Knowing all of that, why is it still so hard for me to let go of control and trust that the exact same power is at work currently, and that it will also yield me a future that is more beautiful, fulfilling, and exciting than I can currently imagine?  I know in my mind that things aren’t going to go the way I want all the time.  That sometimes I’ll be denied things I want, to be provided with things I need.  That sometimes (a lot of times, actually!), I have no idea what will actually make me happy, and that the Universe will show me what I needed to learn all along.

It is not lost on me that this contradicts my first post a little bit.  I could argue that we never feel 100% ready for anything.  The magic and beauty in life is in taking that step, that jump, that leap anyway, and trusting (hoping!) that your wings will appear as you fall.  Maybe you’ll even fly.  🙂  Hmm, I suppose that’s what I’m ultimately trying to understand and internalize (so I don’t have to keep relearning this lesson *sweaty face emoji*) – life is just doing the best you can with what you have in this moment, and then trusting in whatever comes next.
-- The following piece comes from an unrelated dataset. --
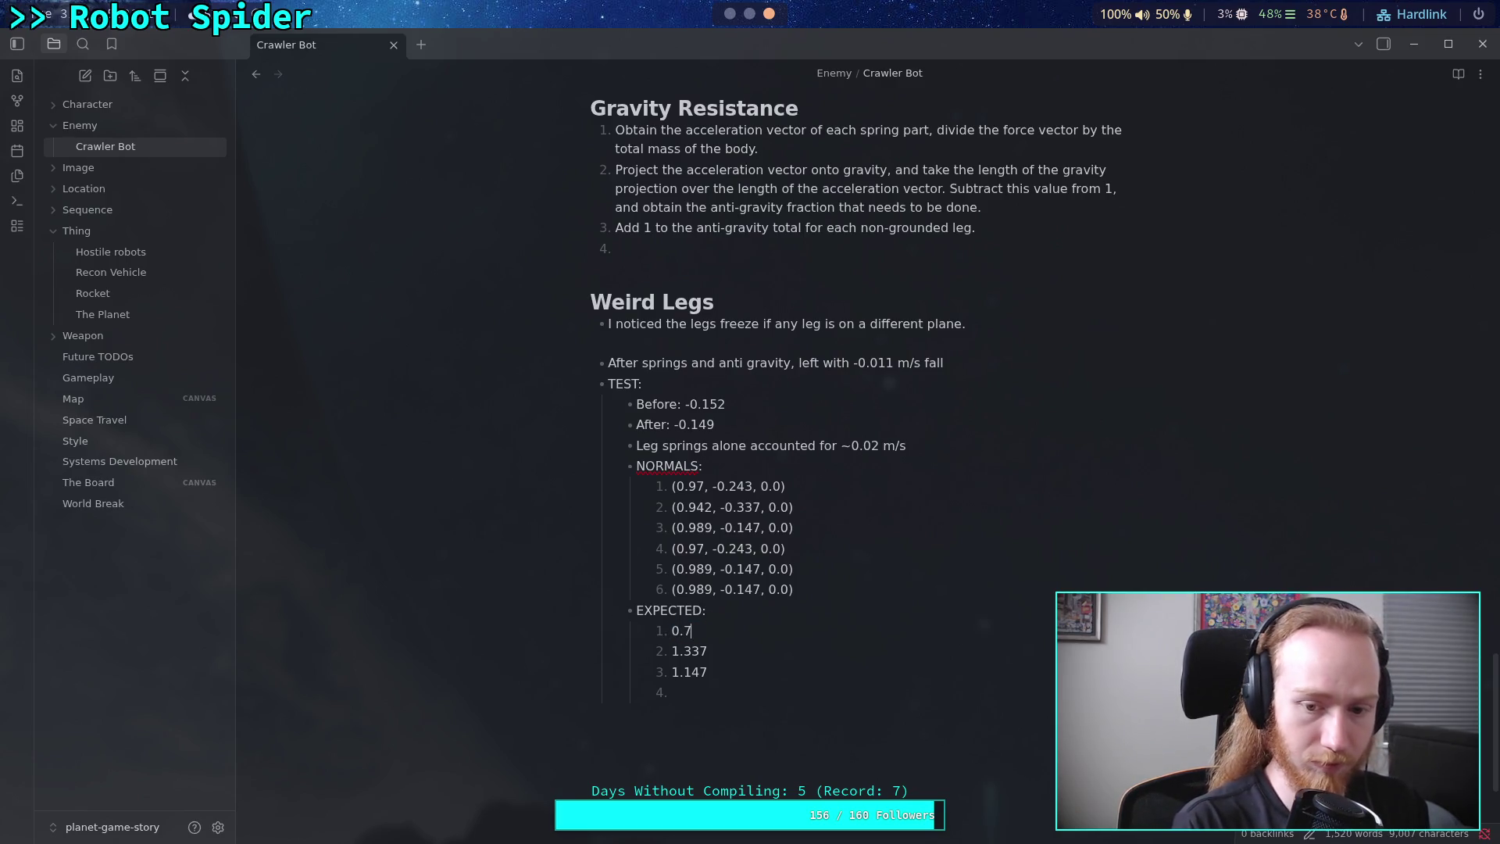
text(57)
I’m learning that I don’t need to choose either end of the spectrum.  I can apply different things in my life, in different situations, to varying degrees, with grace and artistic expression.  Sure, I can knock down barriers.  And I can also trust that the doors will open for me when the time is right.  I love the phrase “the teacher appears when the student is ready.”  I think this can also mean that the right doors will open (and close!) at the right time for you.

The big unknown can be debilitating and terrifying.  And it can also be liberating, exhilarating, exciting!  I have no idea who I’m going to be in a year, in 5 years, in 10 years.  That idea could absolutely paralyze me.  It can also give me complete freedom.  I can release any preconceived notions and just let my life unfold naturally.  Find a balance of pushing myself to be my best, not pressuring myself to the point of unproductive stress, and then letting go of the outcome.  Trusting that life will unleash itself in a way so magical, so beautiful, that I can’t even imagine it right now.

How can you apply all these concepts in your life?